Another benefit of Chromebooks, said the report, is that they encourage greater collaboration and sharing of cloud-store content.
“As more users work collaboratively in the cloud, collaborative working practices are likely to become more common,” said Gartner.
Samsung, the worldwide leader in smartphone sales, is also the leader in Chromebook sales, though the vast majority of them (82 percent in 2013) are sold in North America.
In 2013, Samsung’s share of the pie was a generous 65 percent, while number-two vendor Acer grabbed a 21 percent share and Hewlett-Packard and Lenovo each had just less than 7 percent.
Acer, points out the report, focuses on delivering “the best value for the money,” and uses Intel, rather than ARM-based, processors.
HP focuses on providing business solutions, and is the only vendor to offer a Chromebook with a 14-inch display, while Lenovo makes its Chromebooks particularly rugged—which has made them ideal for classrooms, particularly in elementary and secondary schools.
To help Chromebooks gain wider appeal, beyond the niche market they’re expected to occupy over the next five years, vendors will need to improve the features around cloud-based usage patterns, said Gartner.

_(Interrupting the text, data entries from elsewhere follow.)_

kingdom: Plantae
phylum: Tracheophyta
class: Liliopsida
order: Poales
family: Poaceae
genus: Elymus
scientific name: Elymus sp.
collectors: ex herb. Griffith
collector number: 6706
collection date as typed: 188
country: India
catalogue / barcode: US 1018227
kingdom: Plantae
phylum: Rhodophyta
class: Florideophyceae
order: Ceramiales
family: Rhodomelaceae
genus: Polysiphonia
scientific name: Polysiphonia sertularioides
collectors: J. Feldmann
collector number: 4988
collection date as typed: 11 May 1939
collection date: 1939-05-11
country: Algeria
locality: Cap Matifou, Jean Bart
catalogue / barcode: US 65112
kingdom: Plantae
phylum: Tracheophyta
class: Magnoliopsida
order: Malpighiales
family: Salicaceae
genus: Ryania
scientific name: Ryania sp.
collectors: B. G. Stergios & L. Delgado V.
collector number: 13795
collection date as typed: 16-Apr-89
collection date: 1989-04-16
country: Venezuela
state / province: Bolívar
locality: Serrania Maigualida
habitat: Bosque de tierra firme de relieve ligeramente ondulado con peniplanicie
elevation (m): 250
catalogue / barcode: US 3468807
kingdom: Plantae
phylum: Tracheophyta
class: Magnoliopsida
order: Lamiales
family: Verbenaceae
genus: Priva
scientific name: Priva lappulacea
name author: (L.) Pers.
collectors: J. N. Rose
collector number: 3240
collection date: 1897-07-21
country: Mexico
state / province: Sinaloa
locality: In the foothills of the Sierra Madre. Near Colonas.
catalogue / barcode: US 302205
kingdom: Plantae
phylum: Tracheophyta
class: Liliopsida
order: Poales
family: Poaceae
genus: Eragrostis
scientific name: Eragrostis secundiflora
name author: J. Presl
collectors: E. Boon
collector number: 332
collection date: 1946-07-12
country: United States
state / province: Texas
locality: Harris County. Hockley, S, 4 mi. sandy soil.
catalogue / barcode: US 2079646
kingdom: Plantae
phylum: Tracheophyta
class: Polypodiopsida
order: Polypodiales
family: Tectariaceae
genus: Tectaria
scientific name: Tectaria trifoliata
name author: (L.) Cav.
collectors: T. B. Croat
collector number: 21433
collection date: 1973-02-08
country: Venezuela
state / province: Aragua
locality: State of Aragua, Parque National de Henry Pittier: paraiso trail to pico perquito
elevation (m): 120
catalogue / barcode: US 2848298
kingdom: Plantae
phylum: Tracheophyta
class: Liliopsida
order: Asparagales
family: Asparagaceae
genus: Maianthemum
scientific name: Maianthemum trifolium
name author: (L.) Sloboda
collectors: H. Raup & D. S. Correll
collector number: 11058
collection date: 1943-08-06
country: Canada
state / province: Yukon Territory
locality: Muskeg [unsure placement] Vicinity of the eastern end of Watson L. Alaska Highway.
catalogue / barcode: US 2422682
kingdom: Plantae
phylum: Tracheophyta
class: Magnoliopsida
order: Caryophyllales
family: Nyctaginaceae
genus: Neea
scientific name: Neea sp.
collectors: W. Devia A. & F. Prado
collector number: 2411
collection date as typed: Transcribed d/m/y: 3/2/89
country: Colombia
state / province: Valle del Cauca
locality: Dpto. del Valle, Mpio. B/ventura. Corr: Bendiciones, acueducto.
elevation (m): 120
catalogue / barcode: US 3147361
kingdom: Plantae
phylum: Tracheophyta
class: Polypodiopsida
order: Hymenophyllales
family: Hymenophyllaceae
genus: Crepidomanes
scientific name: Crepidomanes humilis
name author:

That means “faster connectivity, faster memory access, faster and larger solid-state drives, and strong user support in the education, business and consumer segments,” said the report.
More than hardware features or price, added Durand, “what is most important is to show how the device’s cloud-based architecture provides genuine advantages to users.”
A Legitimate Third Platform
NPD Group, in a July 14 report, said that Chromebook sales within the U.S. commercial channel increased 250 percent year over year and that Chromebooks accounted for 35 percent of all channel notebook sales.
Stephen Baker, vice president of industry analysis at NPD Group, said that in the education market, Google’s Chrome had established itself as a “legitimate third platform” alongside offerings from Microsoft and Apple.
“The next test for Chrome will clearly be the most difficult,” said Baker, “as both Apple and Microsoft get more aggressive in pricing and deal-making over the next few months.”
By the end of the third quarter, with the education buying season complete, Baker added, “We will have a much clearer picture of the long-term impact Chromebooks will have in the commercial channel.”